:: WRITTEN INSTRUCTION ::
Pick out every line in the entries below that contains the string "позитивен", with case counting as a difference.
=== GIVEN RECORDS ===
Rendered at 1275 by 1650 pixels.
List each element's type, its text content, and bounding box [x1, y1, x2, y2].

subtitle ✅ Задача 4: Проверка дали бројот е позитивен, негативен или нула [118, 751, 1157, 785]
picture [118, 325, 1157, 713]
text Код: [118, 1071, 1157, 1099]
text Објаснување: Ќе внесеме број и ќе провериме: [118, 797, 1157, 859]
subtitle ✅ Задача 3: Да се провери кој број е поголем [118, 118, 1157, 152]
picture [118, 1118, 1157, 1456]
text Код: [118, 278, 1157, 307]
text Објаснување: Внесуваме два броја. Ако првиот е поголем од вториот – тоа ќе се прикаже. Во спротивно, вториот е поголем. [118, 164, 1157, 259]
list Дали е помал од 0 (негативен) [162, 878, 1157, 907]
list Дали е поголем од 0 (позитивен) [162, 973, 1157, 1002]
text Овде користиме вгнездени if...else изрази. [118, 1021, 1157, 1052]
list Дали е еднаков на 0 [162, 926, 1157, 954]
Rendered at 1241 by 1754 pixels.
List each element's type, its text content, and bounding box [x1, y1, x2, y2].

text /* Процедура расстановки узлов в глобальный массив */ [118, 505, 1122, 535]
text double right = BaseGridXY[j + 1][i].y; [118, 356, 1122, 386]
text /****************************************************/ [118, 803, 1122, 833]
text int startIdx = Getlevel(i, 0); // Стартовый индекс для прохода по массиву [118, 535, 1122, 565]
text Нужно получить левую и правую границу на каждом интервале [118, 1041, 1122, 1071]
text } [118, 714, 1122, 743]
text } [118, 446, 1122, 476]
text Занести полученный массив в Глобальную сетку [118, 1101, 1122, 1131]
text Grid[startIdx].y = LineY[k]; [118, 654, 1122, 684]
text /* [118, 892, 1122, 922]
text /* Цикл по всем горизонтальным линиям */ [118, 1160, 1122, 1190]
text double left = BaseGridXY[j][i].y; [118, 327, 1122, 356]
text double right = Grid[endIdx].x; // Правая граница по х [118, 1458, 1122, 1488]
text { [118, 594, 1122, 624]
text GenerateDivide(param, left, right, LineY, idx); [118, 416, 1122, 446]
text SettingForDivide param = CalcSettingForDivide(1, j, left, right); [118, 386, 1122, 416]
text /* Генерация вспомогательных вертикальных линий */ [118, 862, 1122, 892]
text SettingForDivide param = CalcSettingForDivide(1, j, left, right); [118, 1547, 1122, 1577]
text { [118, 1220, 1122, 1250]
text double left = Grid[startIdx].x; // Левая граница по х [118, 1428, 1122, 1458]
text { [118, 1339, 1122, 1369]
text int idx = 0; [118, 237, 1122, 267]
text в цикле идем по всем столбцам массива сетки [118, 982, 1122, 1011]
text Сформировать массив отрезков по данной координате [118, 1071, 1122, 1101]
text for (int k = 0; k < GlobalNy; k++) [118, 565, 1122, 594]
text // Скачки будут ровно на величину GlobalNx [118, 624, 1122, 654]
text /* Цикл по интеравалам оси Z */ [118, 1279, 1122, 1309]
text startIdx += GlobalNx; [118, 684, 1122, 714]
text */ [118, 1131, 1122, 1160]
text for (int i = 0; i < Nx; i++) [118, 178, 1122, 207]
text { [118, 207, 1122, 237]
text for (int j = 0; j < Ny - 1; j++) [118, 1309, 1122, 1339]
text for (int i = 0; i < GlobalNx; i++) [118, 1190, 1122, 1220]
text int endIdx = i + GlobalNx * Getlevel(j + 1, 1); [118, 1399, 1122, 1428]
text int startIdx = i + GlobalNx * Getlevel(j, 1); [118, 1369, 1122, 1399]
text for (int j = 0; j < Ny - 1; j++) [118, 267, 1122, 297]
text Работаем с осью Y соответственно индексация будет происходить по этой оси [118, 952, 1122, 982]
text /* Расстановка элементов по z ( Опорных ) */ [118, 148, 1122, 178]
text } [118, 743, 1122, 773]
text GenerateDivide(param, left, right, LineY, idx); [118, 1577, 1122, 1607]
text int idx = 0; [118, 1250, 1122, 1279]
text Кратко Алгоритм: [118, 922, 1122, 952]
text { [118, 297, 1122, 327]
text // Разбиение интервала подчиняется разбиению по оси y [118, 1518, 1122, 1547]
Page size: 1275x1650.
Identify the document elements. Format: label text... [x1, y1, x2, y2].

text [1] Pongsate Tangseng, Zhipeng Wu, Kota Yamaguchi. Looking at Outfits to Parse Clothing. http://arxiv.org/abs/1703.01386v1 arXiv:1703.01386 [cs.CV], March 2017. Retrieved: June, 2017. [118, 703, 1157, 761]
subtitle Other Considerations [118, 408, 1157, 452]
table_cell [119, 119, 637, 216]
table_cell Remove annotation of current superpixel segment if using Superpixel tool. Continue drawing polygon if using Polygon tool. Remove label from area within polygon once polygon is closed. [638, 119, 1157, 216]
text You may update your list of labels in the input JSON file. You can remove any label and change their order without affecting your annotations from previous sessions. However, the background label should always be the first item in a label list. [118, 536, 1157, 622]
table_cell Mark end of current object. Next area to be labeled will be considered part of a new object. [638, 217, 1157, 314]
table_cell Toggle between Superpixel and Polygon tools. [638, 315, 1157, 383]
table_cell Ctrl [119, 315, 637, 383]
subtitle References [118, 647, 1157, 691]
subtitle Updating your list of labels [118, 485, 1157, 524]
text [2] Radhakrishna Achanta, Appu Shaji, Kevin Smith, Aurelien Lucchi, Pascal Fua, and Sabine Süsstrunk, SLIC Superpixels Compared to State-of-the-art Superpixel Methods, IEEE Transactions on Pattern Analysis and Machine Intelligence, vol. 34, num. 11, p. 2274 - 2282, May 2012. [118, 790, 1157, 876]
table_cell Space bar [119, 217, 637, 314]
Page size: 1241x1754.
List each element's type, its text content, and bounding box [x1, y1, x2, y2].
===
:: TASK SOLUTION ::
subtitle ✅ Задача 4: Проверка дали бројот е позитивен, негативен или нула [118, 751, 1157, 785]
list Дали е поголем од 0 (позитивен) [162, 973, 1157, 1002]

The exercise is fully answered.